Kekuatan jalur pendidikan
Untuk melahirkan seorang kepala sekolah yang profesional dibutuhkan sistem yang kondusif, baik rekrutmen maupun pembinaan. Dari proses rekrutmen yang sarat KKN mustahil dilahirkan seorang kepala sekolah yang profesional. Dibutuhkan sistem rekrutmen yang berfokus pada kualitas dan pembinaan yang berorientasi pada kinerja dan prestasi dengan ”reward & punishment” yang tegas dan konsekuen untuk melahirkan seorang kepala sekolah yang tangguh. Pengadaan kepala sekolah merupakan proses mendapatkan calon kepala sekolah yang paling memenuhi kualifikasi dalam rangka mengisi formasi kepala sekolah dalam satuan pendidikan tertentu.
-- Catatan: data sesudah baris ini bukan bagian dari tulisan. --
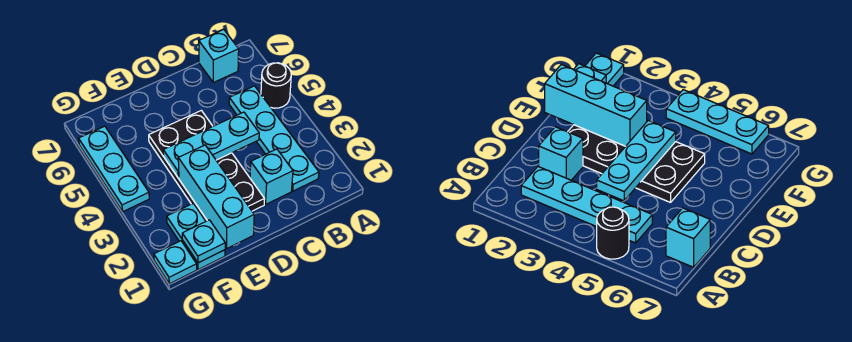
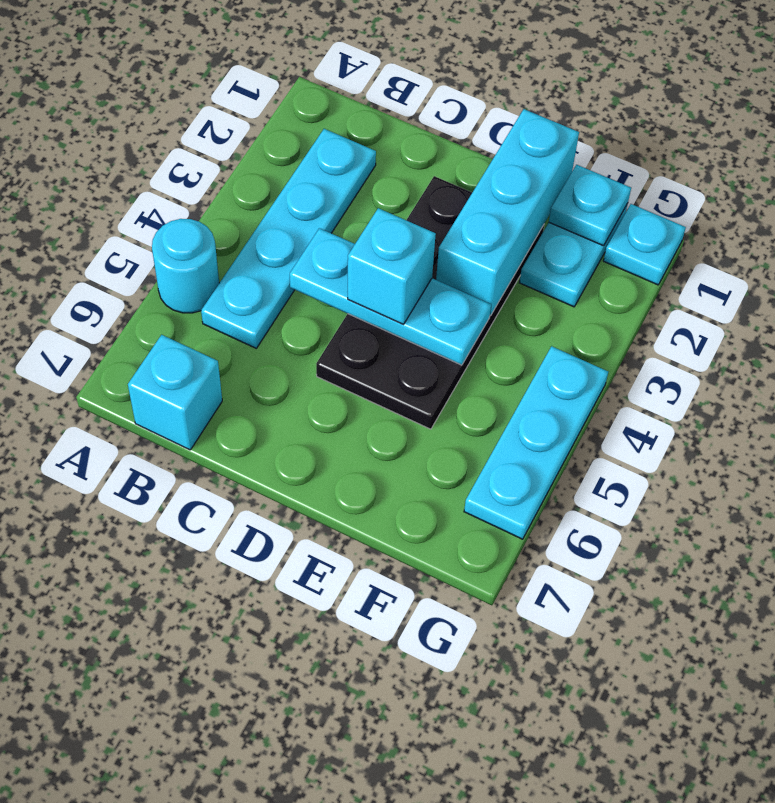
black 1x1 round brick [261,63,291,108] -> cyan 1x1 round brick [152,219,219,313]
cyan 1x1 brick [250,149,293,204] -> cyan 1x1 brick moved to [348,208,436,324]

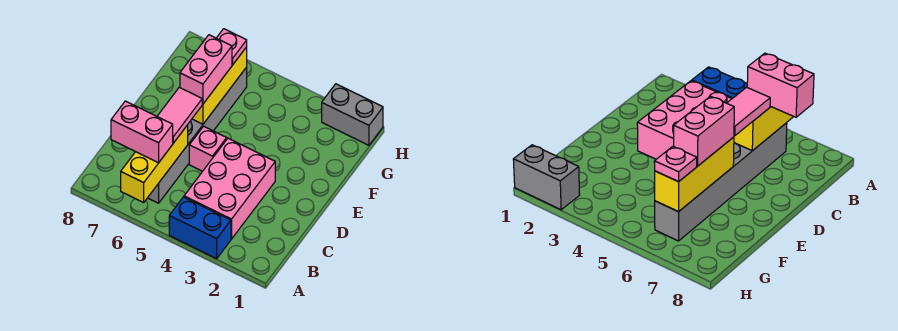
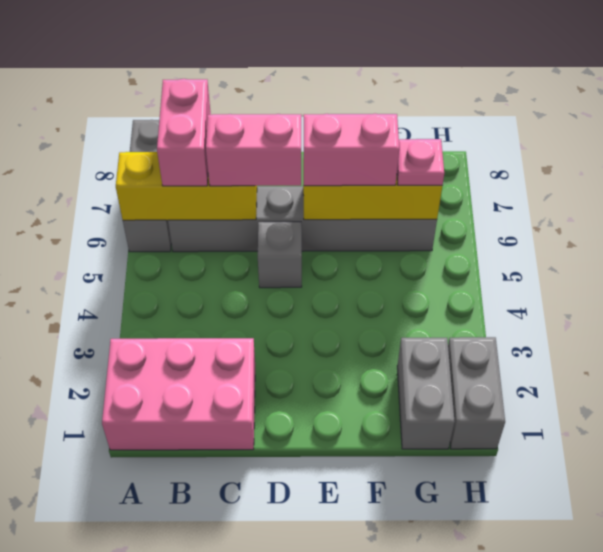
blue 1x2 brick [169,197,231,259] -> none
none -> grey 1x3 brick [123,120,171,252]
pink 2x3 brick [184,138,275,239] -> pink 2x3 brick moved to [102,338,255,450]
pink 1x2 tile [157,87,202,143] -> pink 1x2 brick [206,114,301,186]
pink 1x1 brick [189,126,227,171] -> grey 1x1 brick [258,222,302,288]
none -> grey 1x2 brick [397,338,455,449]

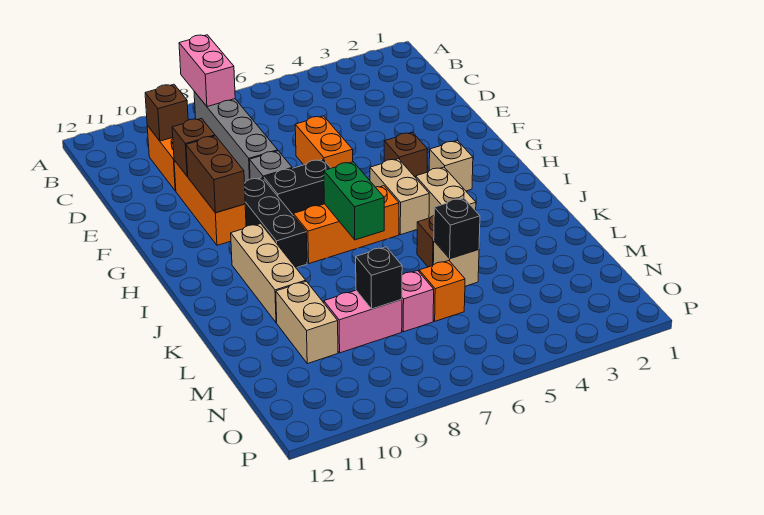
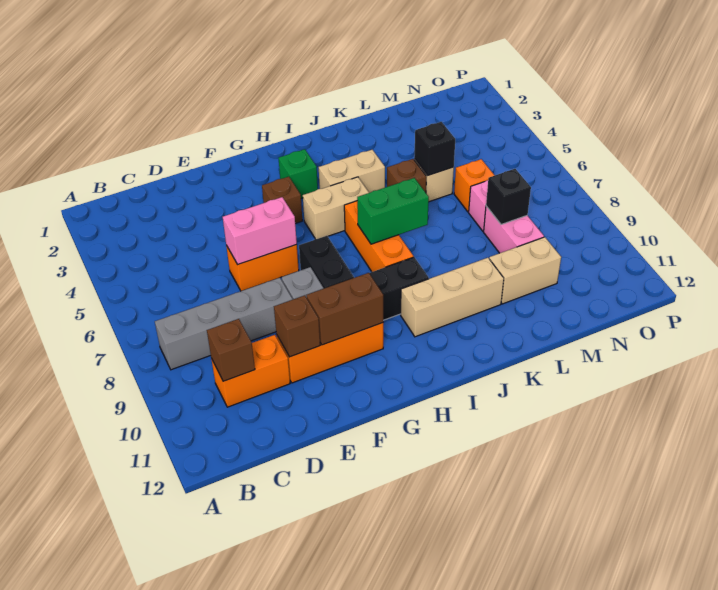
pink 1x2 brick [179,35,235,107] -> pink 1x2 brick moved to [223,197,297,265]
tan 1x1 brick [429,141,473,191] -> green 1x1 brick [279,149,318,199]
Rangkaian kegiatan pengadaan kepala sekolah terdiri dari : penetapan formasi, rekrutmen calon, seleksi calon dan pengangkatan calon yang paling memenuhi kualifikasi. Tahap rekrutmen dan seleksi merupakan tahap yang paling krusial, yang jika terjadi salah langkah pada tahap ini bisa berakibat fatal bagi sekolah yang mendapat kepala sekolah yang kurang kompeten. Tidak sedikit sekolah yang sebenarnya memiliki potensi besar karena siswa yang masuk merupakan siswa berprestasi tapi tidak berkembang, stagnan, bahkan mengalami kemunduran akibat kepala sekolah yang tidak kompeten.  Sedangkan kelemahan jalur pendidikan dengan tidak adanya diklat calon kepala sekolah dilaksanakan oleh lembaga diklat terakreditasi yang merupakan kegiatan pemberian pengalaman pembelajaran teorik maupun praktik yang bertujuan untuk menumbuh kembangkan pengetahuan, sikap dan keterampilan pada dimensi : Kompetensi kepribadian, Kompetensi menejerial, Kompetensi Kewirausahaan, Kompetensi supervisi dan, Kompetensi soasial akan sangat bepengaruh terhadap kinerja kepala sekolah dalam menjalankan tugasnya.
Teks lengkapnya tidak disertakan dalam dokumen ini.